Overview
The goal of this clinical trial is to assess the non-inferiority irradiating low and intermediate risk, localized prostate cancer in two fractions of radiotherapy, compared to five fractions of radiotherapy which is the standard of care. The main question it aims to answer are:
- Do participants in the interventional arm have more physician-reported grade 2 or higher acute Common Terminology Criteria for Adverse Events (CTCAE) genitourinary (GU) side effects?
Participants in the intervention arm will receive two fractions of radiotherapy, in which the prostate is irradiated with 12 Gy per fraction and the tumor receives a boost of up to 13.5 Gray (Gy), over the course of 8 days. Those in the control arm will receive five fractions of radiotherapy of 7.25 Gy each to the prostate, without a boost to the tumor, over the course of 16-18 days.
Description
Rationale: Hypofractionation in prostate cancer radiotherapy has already led to a drastic reduction in fractionation scheme from 35 fractions to the now standard 5 fractions for patients with intermediate risk prostate cancer. Currently, biochemical progression free survival is at approximately 90% at five-year follow-up for intermediate risk prostate cancer patients, which leaves little to no room for further improvement in oncological outcomes. However, with an ageing population and a subsequently higher volume of patients with localized prostate cancer, there is a need to improve and optimize current treatment options. Treatment cost within the field of prostate oncology will further increase over the years to come, and an early economic health evaluation has demonstrated that a 2-fractionation scheme with MRI-guided radiotherapy (MRgRT) for intermediate risk prostate cancer patients is cost effective compared to the standard of care 5 fractions scheme.

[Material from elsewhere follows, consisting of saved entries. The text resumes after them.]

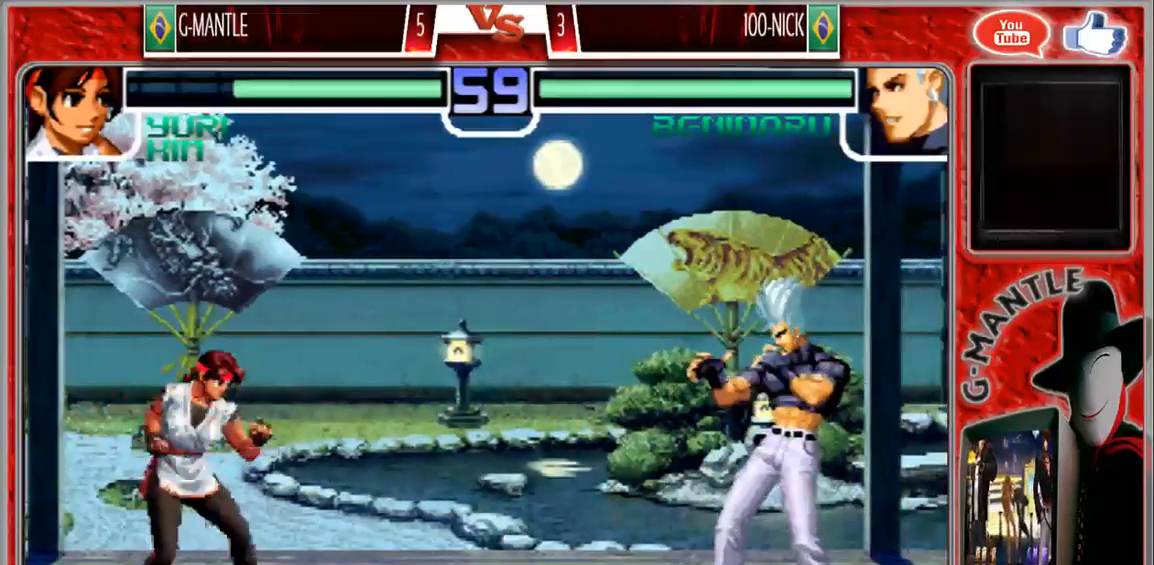
{"dt_ms": 500, "buttons": [], "left_stick": "center", "events": [[167, "left_stick", "up"], [483, "left_stick", "center"]]}
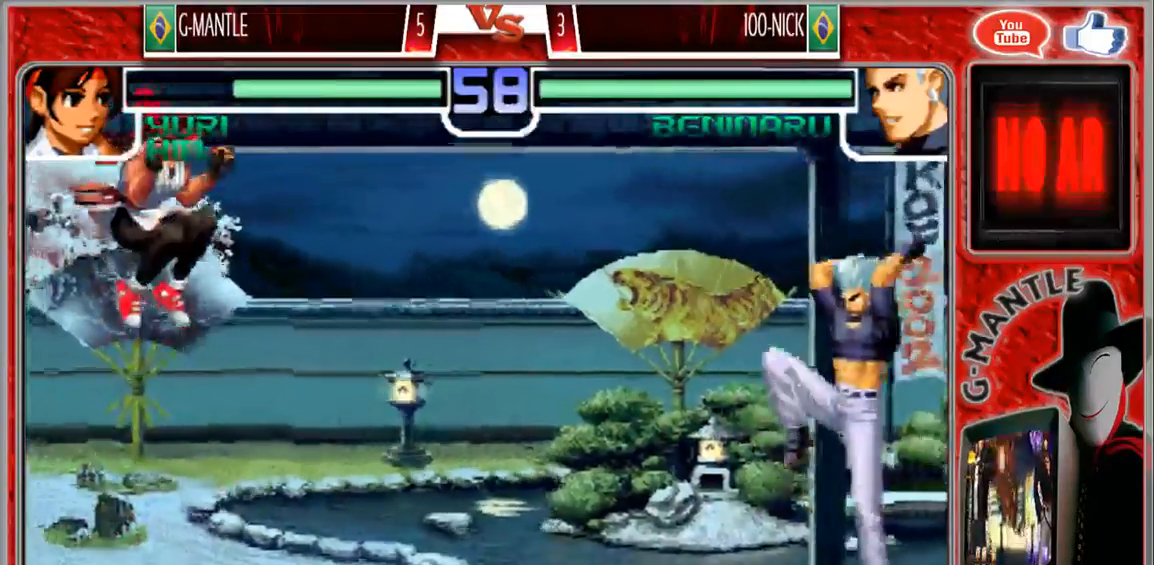
{"dt_ms": 500, "buttons": [], "left_stick": "left"}
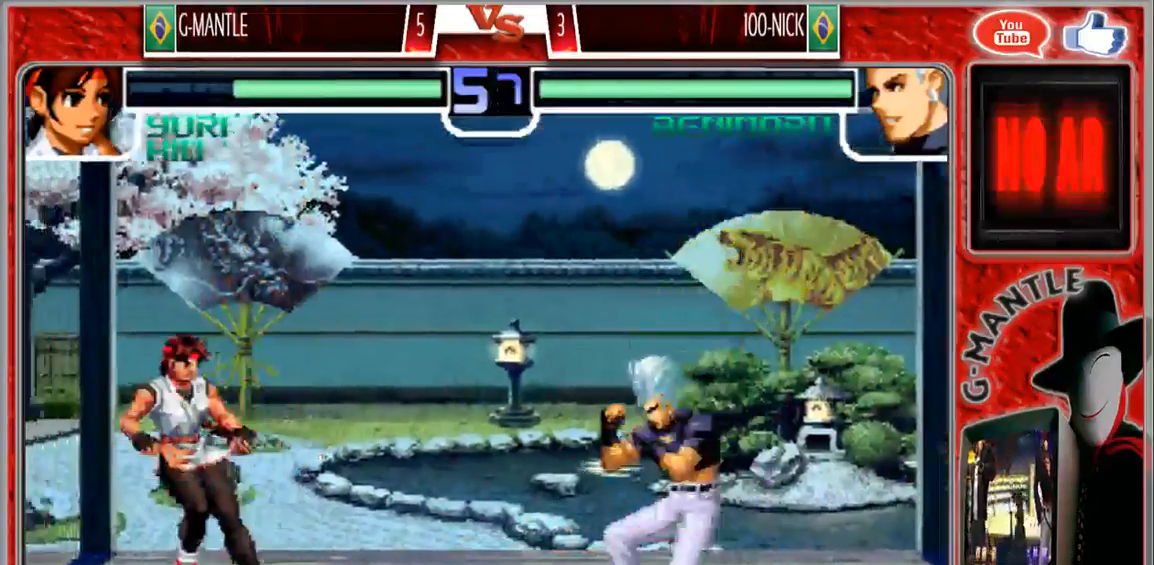
{"dt_ms": 500, "buttons": [], "left_stick": "down-left", "events": [[100, "left_stick", "center"], [167, "left_stick", "right"], [283, "left_stick", "center"], [417, "left_stick", "left"], [483, "left_stick", "down-left"]]}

Previous research demonstrated the feasibility of delivering high doses of radiation in only two fractions, both in silico as well as in a clinical setting using a conventional CT-guided linear accelerator. With the introduction of MRgRT, however, it has become possible to deliver higher doses of radiation with more accuracy, while limiting genitourinary (GU) and gastrointestinal (GI) toxicity. This leads us to believe that improvements can be made both in terms of costs as well as patient reported quality of life.
Objective: To assess the effectiveness, safety and feasibility of treating patients with localized, intermediate risk prostate cancer who will receive radiation therapy in two fractions of 12 Gy with a boost to the gross tumor volume of 13.5 Gy per fraction in 8 days, as compared to standard care (36.25 Gy in five fractions in 16-18 days), on an ELEKTA Unity MR-Linac system.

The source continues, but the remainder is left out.